--- PROBLEM DETAILS ---
Copy, word for word, the lines of the listing below from the line with "[798,304,1003,325] // Sinh" up to and including the line with "(450, 74) none -> [150,81,165,94] 1.". Drop the pictures.

--- TASK DATA ---
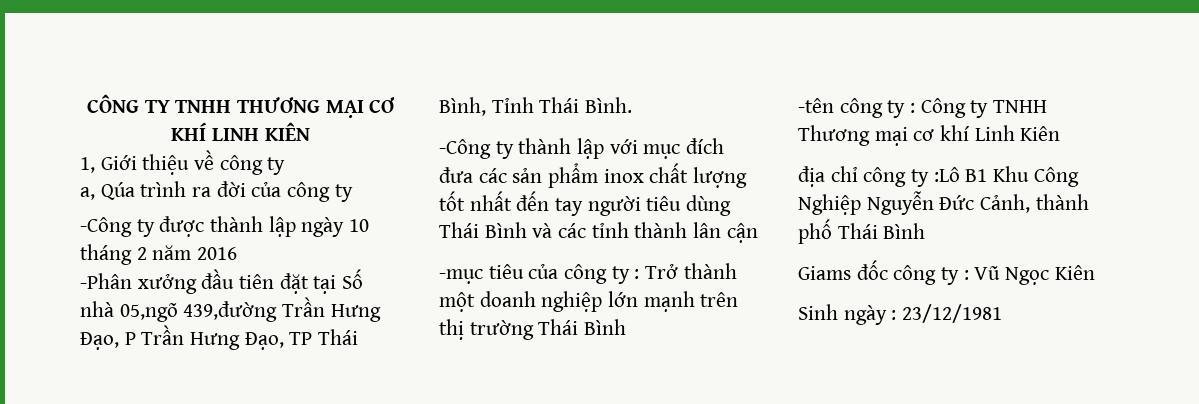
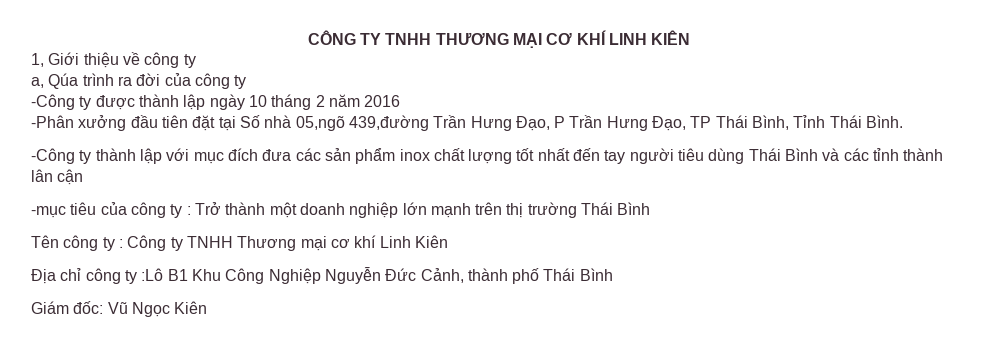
[798,98,834,113] -tên -> [31,235,59,248] Tên
[798,166,825,187] địa -> [31,269,56,284] Địa
[798,260,969,285] Giams đốc công ty : -> [31,301,104,314] Giám đốc:
[798,304,1003,325] // Sinh ngày : 23/12/1981 -> (208, 307) none

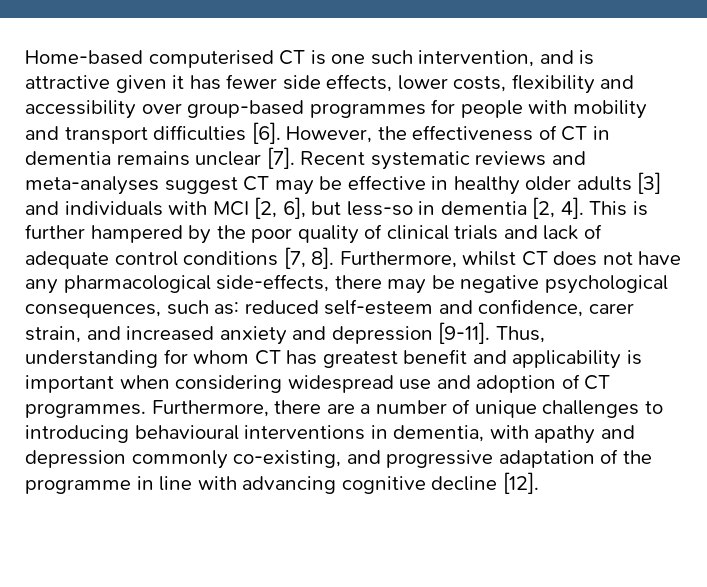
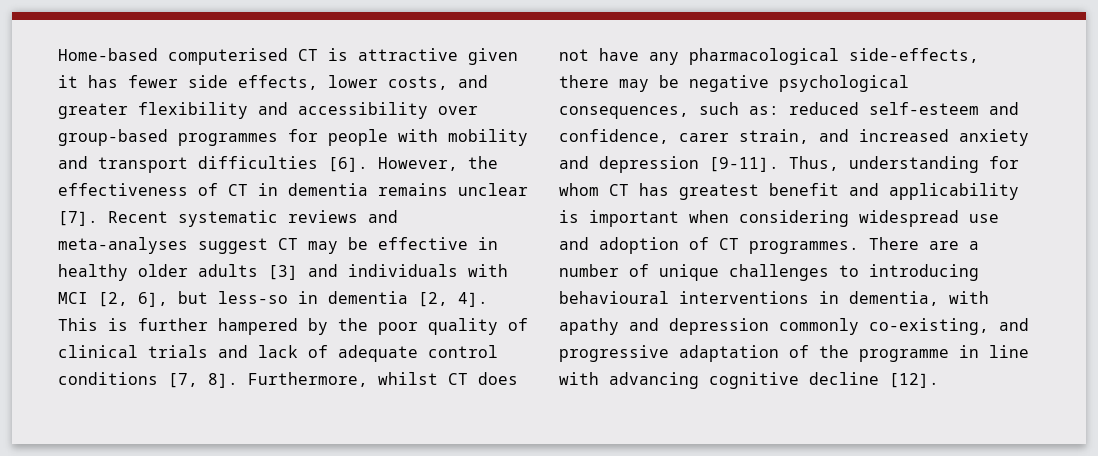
[331,50,595,67] one such intervention, and is -> (348, 54) none
(507, 84) none -> [458,75,488,88] [58,103,128,119] and greater
[151,400,322,417] Furthermore, there -> [869,237,919,250] There

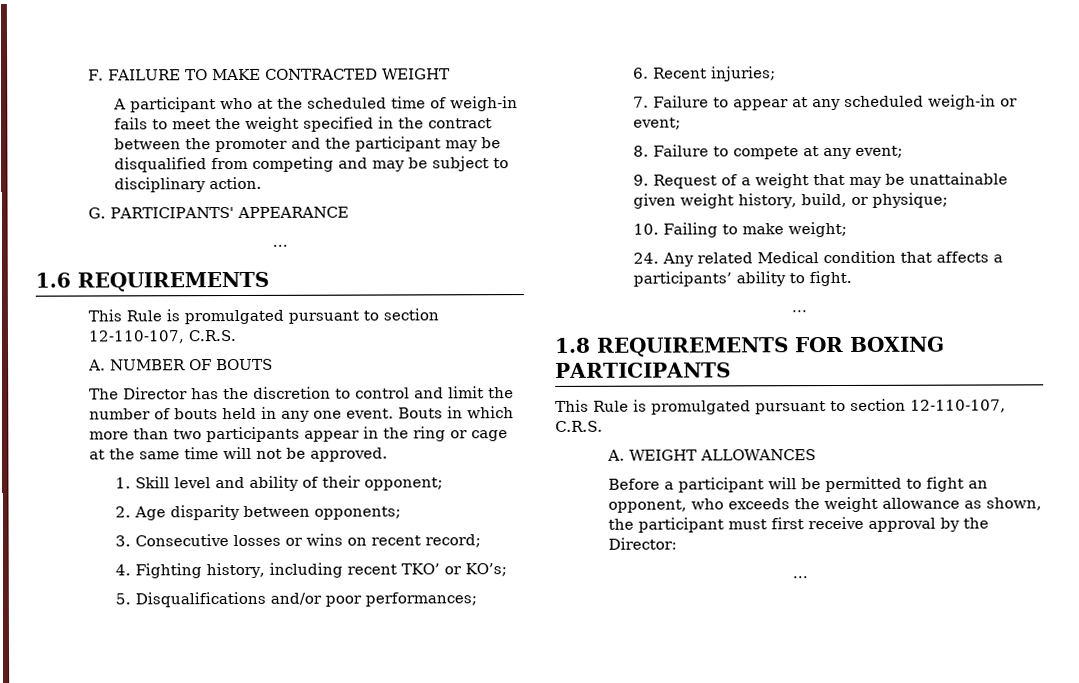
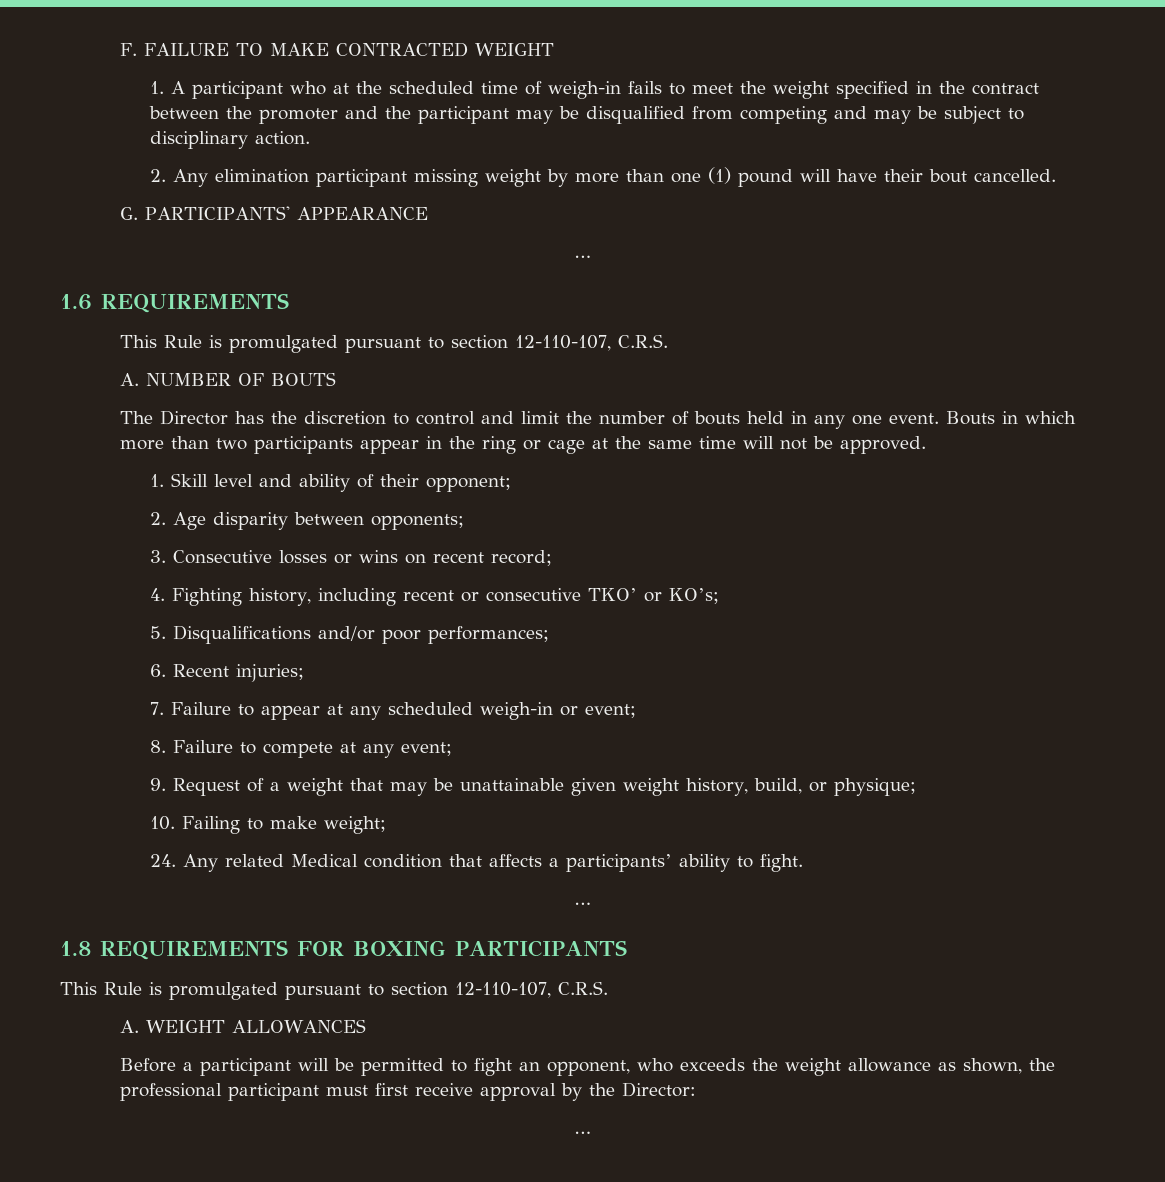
(450, 74) none -> [150,81,165,94] 1.
(263, 183) none -> [150,167,1057,187] // 2. Any elimination participant missing weight by more than one (1) pound will have their bout cancelled.
(398, 569) none -> [461,588,582,602] or consecutive
(634, 524) none -> [120,1083,223,1101] professional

--- SOLUTION ---
[798,304,1003,325] // Sinh ngày : 23/12/1981 -> (208, 307) none

[331,50,595,67] one such intervention, and is -> (348, 54) none
(507, 84) none -> [458,75,488,88] [58,103,128,119] and greater
[151,400,322,417] Furthermore, there -> [869,237,919,250] There

(450, 74) none -> [150,81,165,94] 1.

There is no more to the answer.